▶ Page text
The difference between narrow and wide play in Italian historical fencing traditions is one of the topics that comes up now and then. The Italian terms are gioco stretto and gioco largo for narrow and wide play. In my opinion the Bolognese sources manage to define (or rather, to describe) of the two but, as many things in fencing are, this is something best understood through experience.
Here is a drill that can help to highlight the difference. This drill is for students cleared for free fencing and with some experience in it, whatever that precisely means in your training group.
When commencing to fence, both fencers are given a set of guards they can fence from. All the techniques can be allowed, but the restriction applies in all waiting and other guards used before engaging. For this particular drill, three variations can be used:
- No restriction on the guards.

▶ Exercise requirements
Render this sentence from the Italian fencing text in Spanish: "When commencing to fence, both fencers are given a set of guards they can fence from."

▶ Raw data
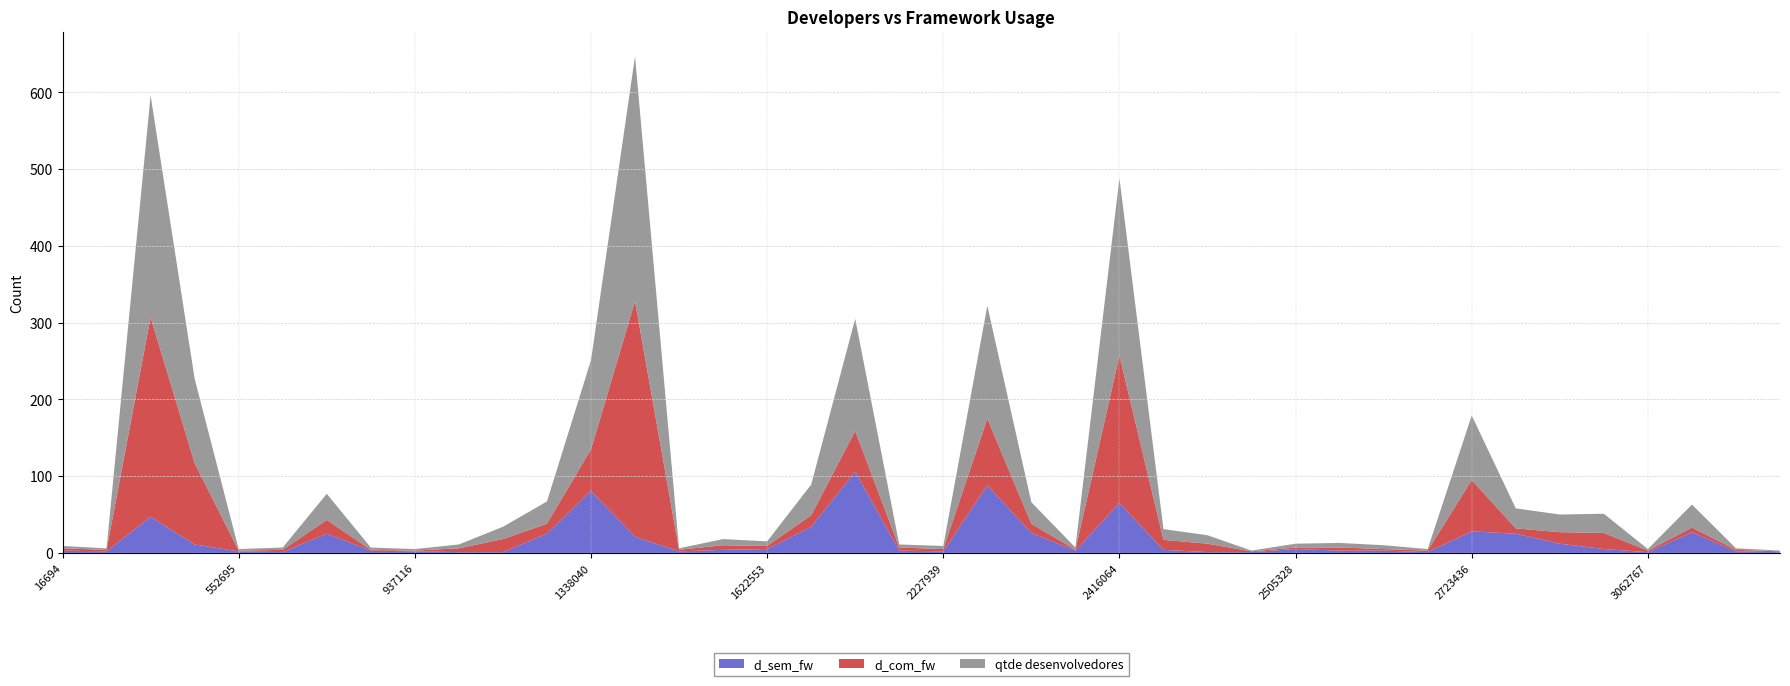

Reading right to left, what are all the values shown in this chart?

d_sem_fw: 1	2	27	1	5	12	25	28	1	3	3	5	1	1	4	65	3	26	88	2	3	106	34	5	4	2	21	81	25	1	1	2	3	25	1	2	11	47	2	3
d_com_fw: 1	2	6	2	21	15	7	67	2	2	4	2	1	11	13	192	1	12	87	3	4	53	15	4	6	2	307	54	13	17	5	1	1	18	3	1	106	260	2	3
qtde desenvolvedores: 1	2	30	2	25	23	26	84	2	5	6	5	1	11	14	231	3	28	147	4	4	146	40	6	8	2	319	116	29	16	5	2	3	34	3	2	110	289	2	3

▶ Answer box
Al comenzar a esgrimir, a ambos esgrimistas se les asigna un conjunto de guardias desde las que pueden esgrimir.